*YOUR OBJECTIVE*.
Exercise in exact copying: restate word for word only the lines below from the one containing "left shoulder: (541, 273)" through the one containing "left elbow: (85, 205)", omitting any pictures.

Structured pose outputs
+++
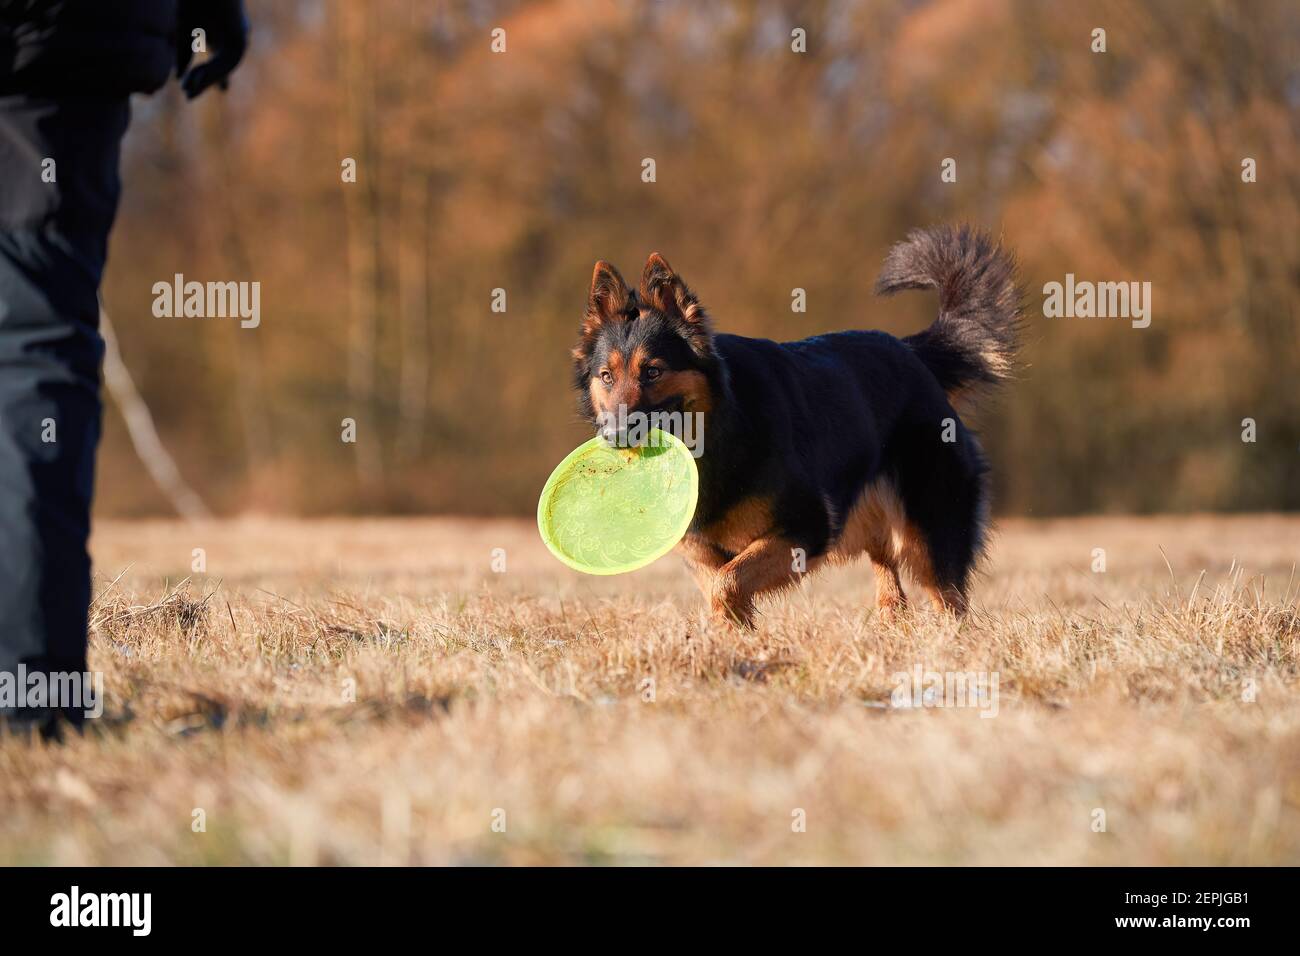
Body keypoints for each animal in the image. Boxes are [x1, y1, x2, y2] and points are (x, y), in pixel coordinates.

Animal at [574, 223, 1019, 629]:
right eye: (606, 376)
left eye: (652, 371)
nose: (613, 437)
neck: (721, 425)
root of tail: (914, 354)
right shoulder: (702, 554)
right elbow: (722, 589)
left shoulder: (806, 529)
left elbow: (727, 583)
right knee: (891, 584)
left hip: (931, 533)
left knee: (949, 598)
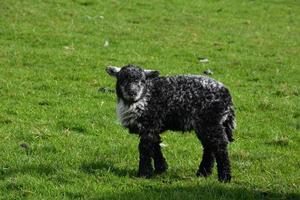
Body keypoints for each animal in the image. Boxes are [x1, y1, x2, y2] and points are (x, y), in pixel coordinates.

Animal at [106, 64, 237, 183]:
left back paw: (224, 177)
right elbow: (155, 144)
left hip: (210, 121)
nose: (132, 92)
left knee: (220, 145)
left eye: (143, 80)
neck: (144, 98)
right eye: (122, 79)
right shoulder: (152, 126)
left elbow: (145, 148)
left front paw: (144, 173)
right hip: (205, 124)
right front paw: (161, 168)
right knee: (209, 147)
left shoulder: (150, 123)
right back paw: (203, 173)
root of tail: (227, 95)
+++
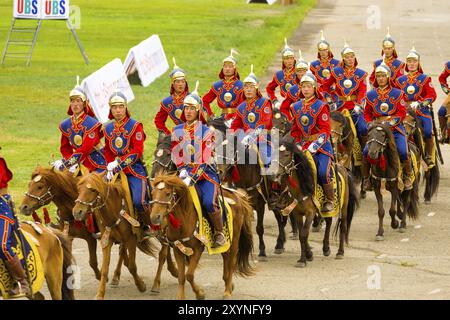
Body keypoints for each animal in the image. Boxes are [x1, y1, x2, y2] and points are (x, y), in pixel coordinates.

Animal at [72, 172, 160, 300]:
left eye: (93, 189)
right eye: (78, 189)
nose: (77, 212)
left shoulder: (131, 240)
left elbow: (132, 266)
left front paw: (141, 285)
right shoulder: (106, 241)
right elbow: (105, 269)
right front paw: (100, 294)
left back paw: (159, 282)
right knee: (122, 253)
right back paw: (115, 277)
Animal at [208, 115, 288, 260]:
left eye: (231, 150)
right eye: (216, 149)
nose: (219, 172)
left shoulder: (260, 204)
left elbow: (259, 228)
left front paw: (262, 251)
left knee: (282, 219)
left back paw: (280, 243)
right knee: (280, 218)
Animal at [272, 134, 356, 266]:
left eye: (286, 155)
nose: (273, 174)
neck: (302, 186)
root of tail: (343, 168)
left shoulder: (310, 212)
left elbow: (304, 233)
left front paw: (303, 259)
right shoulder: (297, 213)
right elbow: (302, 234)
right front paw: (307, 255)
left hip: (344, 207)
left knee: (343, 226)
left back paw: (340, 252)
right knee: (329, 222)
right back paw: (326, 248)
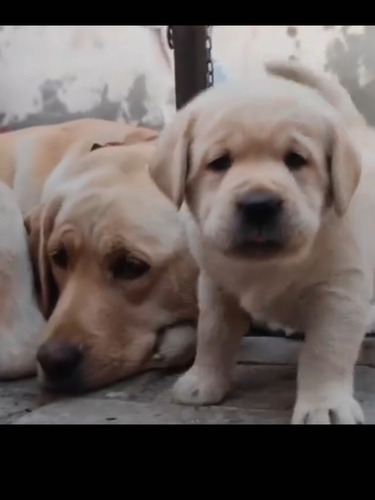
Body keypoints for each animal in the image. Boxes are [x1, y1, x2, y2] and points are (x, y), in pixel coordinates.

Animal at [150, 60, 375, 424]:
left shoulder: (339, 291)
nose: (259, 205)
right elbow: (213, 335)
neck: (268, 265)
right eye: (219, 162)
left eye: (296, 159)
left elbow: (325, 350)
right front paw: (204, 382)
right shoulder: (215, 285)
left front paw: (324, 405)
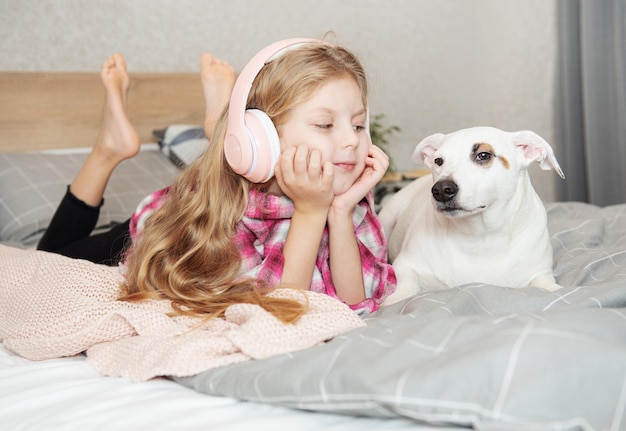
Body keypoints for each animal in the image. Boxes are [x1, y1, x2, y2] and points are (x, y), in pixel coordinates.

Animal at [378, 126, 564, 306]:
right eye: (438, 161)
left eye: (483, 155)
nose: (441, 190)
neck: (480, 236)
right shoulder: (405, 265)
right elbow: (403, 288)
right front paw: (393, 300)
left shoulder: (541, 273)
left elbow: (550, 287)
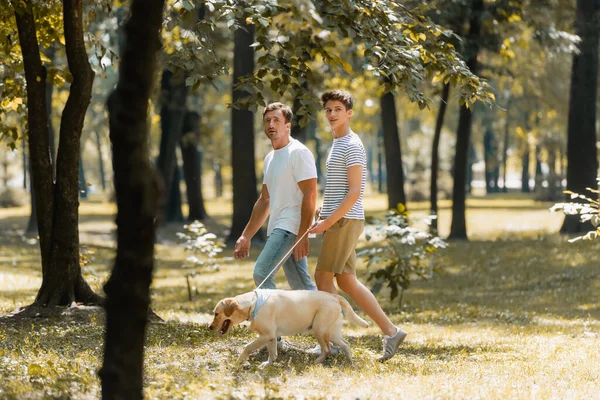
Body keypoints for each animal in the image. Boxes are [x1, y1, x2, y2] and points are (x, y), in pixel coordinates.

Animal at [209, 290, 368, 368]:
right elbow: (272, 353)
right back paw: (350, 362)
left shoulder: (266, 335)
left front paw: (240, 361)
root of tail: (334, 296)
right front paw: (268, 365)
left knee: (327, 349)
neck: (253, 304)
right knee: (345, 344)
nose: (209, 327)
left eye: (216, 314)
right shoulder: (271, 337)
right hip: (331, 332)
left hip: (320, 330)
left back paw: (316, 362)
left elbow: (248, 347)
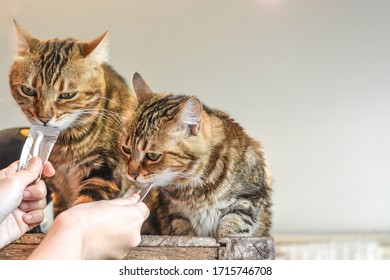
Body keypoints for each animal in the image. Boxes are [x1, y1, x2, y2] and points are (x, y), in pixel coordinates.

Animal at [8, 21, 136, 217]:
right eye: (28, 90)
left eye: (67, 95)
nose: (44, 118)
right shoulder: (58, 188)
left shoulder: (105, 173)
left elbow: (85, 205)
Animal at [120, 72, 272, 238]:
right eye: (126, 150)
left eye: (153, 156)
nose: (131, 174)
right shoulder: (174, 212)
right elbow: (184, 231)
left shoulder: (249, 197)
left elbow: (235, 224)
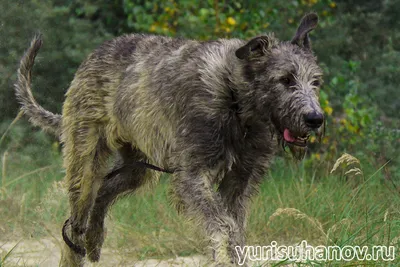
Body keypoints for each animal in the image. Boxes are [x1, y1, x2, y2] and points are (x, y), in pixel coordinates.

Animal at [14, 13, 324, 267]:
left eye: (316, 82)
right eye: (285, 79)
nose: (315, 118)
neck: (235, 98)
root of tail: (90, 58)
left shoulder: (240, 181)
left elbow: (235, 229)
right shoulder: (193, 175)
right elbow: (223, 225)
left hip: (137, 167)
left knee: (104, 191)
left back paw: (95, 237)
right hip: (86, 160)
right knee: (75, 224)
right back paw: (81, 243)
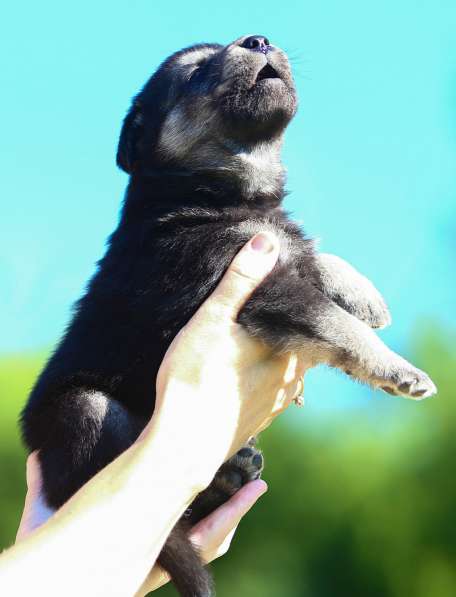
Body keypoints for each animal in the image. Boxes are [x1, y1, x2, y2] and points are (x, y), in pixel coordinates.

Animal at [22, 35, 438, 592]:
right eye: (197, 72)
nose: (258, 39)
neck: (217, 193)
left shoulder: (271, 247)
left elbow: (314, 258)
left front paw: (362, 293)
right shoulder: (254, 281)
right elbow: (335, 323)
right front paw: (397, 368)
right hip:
+++
*THE COMPLETED TASK*.
left shoulder: (541, 273)
left elbow: (550, 287)
Body keypoints for each animal in the image. Boxes are [x1, y1, x2, y2] and points are (x, y), in pixel coordinates.

Animal at [209, 290, 368, 368]:
right elbow: (272, 353)
right back paw: (350, 362)
left shoulder: (266, 335)
left front paw: (240, 361)
root of tail: (334, 296)
right front paw: (268, 365)
left knee: (327, 349)
neck: (253, 304)
right knee: (345, 344)
nose: (209, 327)
left eye: (216, 314)
right shoulder: (271, 337)
right hip: (331, 332)
left hip: (320, 330)
left back paw: (316, 362)
left elbow: (248, 347)
Body keypoints for each animal in the image. Boxes are [x1, y1, x2, y2] and points are (x, y), in pixel coordinates.

Animal at [8, 21, 136, 217]:
right eye: (28, 90)
left eye: (67, 95)
nose: (44, 118)
right shoulder: (58, 188)
left shoulder: (105, 173)
left elbow: (85, 205)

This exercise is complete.